EXERCISE DETAILS
The entries below are to be returned as written, with all pictures dropped.

PROVIDED DATA
+++++

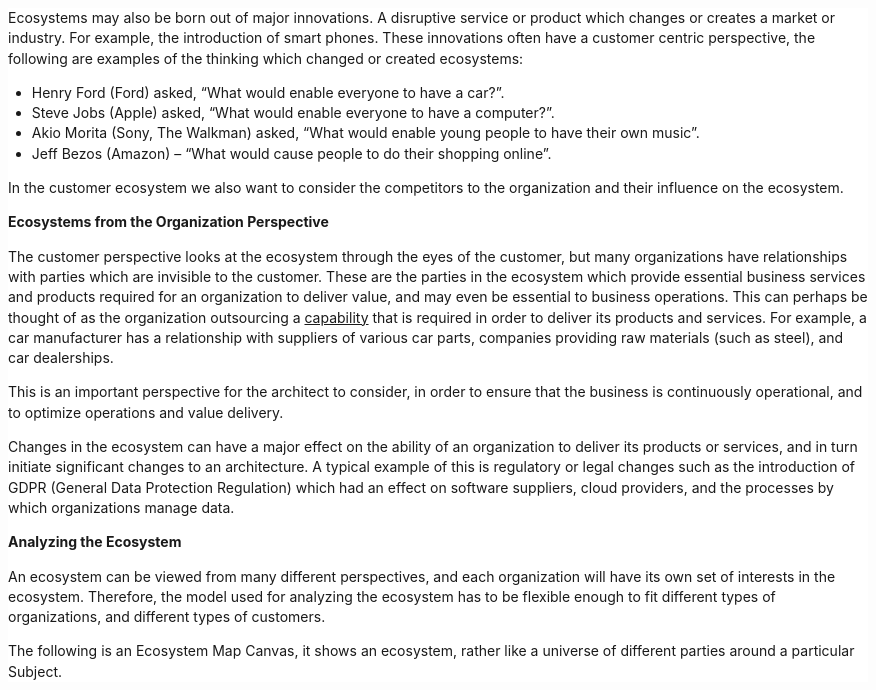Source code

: Ecosystems may also be born out of major innovations. A disruptive service or product which changes or creates a market or industry. For example, the introduction of smart phones. These innovations often have a customer centric perspective, the following are examples of the thinking which changed or created ecosystems:

-   Henry Ford (Ford) asked, “What would enable everyone to have a car?”.
-   Steve Jobs (Apple) asked, “What would enable everyone to have a computer?”.
-   Akio Morita (Sony, The Walkman) asked, “What would enable young people to have their own music”.
-   Jeff Bezos (Amazon) – “What would cause people to do their shopping online”.

In the customer ecosystem we also want to consider the competitors to the organization and their influence on the ecosystem.

**Ecosystems from the Organization Perspective**

The customer perspective looks at the ecosystem through the eyes of the customer, but many organizations have relationships with parties which are invisible to the customer. These are the parties in the ecosystem which provide essential business services and products required for an organization to deliver value, and may even be essential to business operations. This can perhaps be thought of as the organization outsourcing a [capability](https://btabok.iasaglobal.org/itabok3_0/digital-outcome-model/business-capabilities/) that is required in order to deliver its products and services. For example, a car manufacturer has a relationship with suppliers of various car parts, companies providing raw materials (such as steel), and car dealerships.

This is an important perspective for the architect to consider, in order to ensure that the business is continuously operational, and to optimize operations and value delivery.

Changes in the ecosystem can have a major effect on the ability of an organization to deliver its products or services, and in turn initiate significant changes to an architecture. A typical example of this is regulatory or legal changes such as the introduction of GDPR (General Data Protection Regulation) which had an effect on software suppliers, cloud providers, and the processes by which organizations manage data.

**Analyzing the Ecosystem**

An ecosystem can be viewed from many different perspectives, and each organization will have its own set of interests in the ecosystem. Therefore, the model used for analyzing the ecosystem has to be flexible enough to fit different types of organizations, and different types of customers.

The following is an Ecosystem Map Canvas, it shows an ecosystem, rather like a universe of different parties around a particular Subject.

+++++

TASK RESULT
Source code

: Ecosystems may also be born out of major innovations. A disruptive service or product which changes or creates a market or industry. For example, the introduction of smart phones. These innovations often have a customer centric perspective, the following are examples of the thinking which changed or created ecosystems:

-   Henry Ford (Ford) asked, “What would enable everyone to have a car?”.
-   Steve Jobs (Apple) asked, “What would enable everyone to have a computer?”.
-   Akio Morita (Sony, The Walkman) asked, “What would enable young people to have their own music”.
-   Jeff Bezos (Amazon) – “What would cause people to do their shopping online”.

In the customer ecosystem we also want to consider the competitors to the organization and their influence on the ecosystem.

**Ecosystems from the Organization Perspective**

The customer perspective looks at the ecosystem through the eyes of the customer, but many organizations have relationships with parties which are invisible to the customer. These are the parties in the ecosystem which provide essential business services and products required for an organization to deliver value, and may even be essential to business operations. This can perhaps be thought of as the organization outsourcing a [capability](https://btabok.iasaglobal.org/itabok3_0/digital-outcome-model/business-capabilities/) that is required in order to deliver its products and services. For example, a car manufacturer has a relationship with suppliers of various car parts, companies providing raw materials (such as steel), and car dealerships.

This is an important perspective for the architect to consider, in order to ensure that the business is continuously operational, and to optimize operations and value delivery.

Changes in the ecosystem can have a major effect on the ability of an organization to deliver its products or services, and in turn initiate significant changes to an architecture. A typical example of this is regulatory or legal changes such as the introduction of GDPR (General Data Protection Regulation) which had an effect on software suppliers, cloud providers, and the processes by which organizations manage data.

**Analyzing the Ecosystem**

An ecosystem can be viewed from many different perspectives, and each organization will have its own set of interests in the ecosystem. Therefore, the model used for analyzing the ecosystem has to be flexible enough to fit different types of organizations, and different types of customers.

The following is an Ecosystem Map Canvas, it shows an ecosystem, rather like a universe of different parties around a particular Subject.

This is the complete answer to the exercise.